Pro-Life Leader Joan Andrews Released from Prison

PITTSBURGH, PA (FR) – After spending the past 31 months in a Florida high-security prison, including 26 months in solitary confinement, pro-life activist Joan Andrews was released on the condition that she refrain from other pro-life protests. However, she told reporters outside the courtroom that she would continue her pro-life activism.

“It’s all in God’s hands. The babies have to be rescued,” she said. “I would never withdraw myself from doing rescues.” County Judge Raymond Novak’s sentence of three years’ probation was received enthusiastically with cheers from about 100 supporters outside the downtown courtroom.

Andrews’ five-year prison sentence was commuted recently and she was transferred to Pittsburgh for a hearing. She was tried for criminal trespass and defiant trespass charges from a May 10, 1985, break-in at a Pittsburgh abortion clinic.

Judge Novak commented “I suspect that we will meet each other again.” He urged Andrews to accept her attorney’s plan for involvement in pro-life activism to keep her out of jail. She has been convicted 67 times for rescue-related actions and arrested more than 150 times.

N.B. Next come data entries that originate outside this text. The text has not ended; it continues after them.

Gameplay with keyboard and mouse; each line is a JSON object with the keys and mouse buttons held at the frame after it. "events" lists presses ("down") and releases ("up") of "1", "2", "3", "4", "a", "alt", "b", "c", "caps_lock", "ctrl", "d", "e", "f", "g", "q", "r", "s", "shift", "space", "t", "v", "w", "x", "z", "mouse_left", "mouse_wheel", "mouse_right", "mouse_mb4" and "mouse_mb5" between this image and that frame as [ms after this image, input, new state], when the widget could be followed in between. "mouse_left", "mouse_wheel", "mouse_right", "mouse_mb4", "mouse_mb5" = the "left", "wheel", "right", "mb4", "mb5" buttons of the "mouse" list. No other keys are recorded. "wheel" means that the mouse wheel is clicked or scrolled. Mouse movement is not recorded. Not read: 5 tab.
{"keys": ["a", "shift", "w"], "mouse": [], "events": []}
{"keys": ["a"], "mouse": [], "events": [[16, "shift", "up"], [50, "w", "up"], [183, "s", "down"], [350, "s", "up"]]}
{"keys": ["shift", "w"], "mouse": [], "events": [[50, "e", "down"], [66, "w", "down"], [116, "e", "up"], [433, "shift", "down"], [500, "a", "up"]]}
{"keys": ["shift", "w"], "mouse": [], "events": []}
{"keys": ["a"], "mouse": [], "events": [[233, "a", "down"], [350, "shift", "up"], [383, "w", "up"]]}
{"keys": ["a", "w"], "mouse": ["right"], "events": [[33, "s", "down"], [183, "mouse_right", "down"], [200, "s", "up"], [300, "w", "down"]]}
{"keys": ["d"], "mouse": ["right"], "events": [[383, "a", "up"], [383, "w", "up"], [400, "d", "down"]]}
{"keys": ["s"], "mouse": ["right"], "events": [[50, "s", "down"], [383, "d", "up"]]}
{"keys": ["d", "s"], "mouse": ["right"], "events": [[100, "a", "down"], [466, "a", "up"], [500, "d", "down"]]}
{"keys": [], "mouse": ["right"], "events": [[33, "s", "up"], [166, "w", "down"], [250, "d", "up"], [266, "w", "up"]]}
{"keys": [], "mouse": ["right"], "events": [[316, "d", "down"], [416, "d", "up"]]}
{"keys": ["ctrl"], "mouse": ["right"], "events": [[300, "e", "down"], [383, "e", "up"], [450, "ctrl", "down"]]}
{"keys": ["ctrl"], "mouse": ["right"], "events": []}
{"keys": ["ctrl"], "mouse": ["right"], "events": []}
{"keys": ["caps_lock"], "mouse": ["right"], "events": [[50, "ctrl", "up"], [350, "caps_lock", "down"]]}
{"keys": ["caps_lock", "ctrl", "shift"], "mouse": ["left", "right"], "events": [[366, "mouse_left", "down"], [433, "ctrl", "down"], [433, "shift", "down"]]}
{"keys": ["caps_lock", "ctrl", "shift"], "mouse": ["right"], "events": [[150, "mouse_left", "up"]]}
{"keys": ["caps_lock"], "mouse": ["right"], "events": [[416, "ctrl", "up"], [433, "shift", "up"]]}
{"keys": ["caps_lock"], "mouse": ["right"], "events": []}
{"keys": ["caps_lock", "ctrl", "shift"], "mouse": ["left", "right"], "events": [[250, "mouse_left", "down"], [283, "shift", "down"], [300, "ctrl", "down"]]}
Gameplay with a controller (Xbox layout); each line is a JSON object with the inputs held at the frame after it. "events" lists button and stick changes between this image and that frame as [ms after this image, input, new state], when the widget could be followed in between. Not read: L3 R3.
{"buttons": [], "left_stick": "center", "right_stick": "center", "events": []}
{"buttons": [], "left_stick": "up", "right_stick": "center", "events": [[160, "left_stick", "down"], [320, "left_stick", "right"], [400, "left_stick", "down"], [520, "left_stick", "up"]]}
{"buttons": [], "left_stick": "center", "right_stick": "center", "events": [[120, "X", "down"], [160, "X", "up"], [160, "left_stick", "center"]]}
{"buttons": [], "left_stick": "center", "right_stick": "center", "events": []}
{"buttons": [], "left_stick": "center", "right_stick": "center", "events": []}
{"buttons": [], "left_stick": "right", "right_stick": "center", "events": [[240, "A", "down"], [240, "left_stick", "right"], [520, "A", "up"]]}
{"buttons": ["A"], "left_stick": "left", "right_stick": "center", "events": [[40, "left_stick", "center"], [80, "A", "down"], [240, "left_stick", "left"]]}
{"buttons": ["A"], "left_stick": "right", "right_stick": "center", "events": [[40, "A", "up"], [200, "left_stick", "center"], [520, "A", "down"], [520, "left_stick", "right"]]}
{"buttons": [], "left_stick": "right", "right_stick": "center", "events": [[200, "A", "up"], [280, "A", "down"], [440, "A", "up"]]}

“I recommended that she take over the leadership of the right-to-life movement,” her other defense attorney John Broderick said. “Like any leader, the general doesn’t go to the trenches.” However, her sister, Susan Brindle of Elketon, Maryland, said, “She’s a faithful soldier, but she’s not comfortable as a leader.”

In September 1986, she was sentenced to five years for conviction of burglary, resisting arrest, and three counts of criminal mischief from an incident at a Pensacola abortion clinic six months later. An executive order signed by Florida Gov. Bob Martinez commuted Andrews’ Florida sentence at the time of her sentencing in Pittsburgh.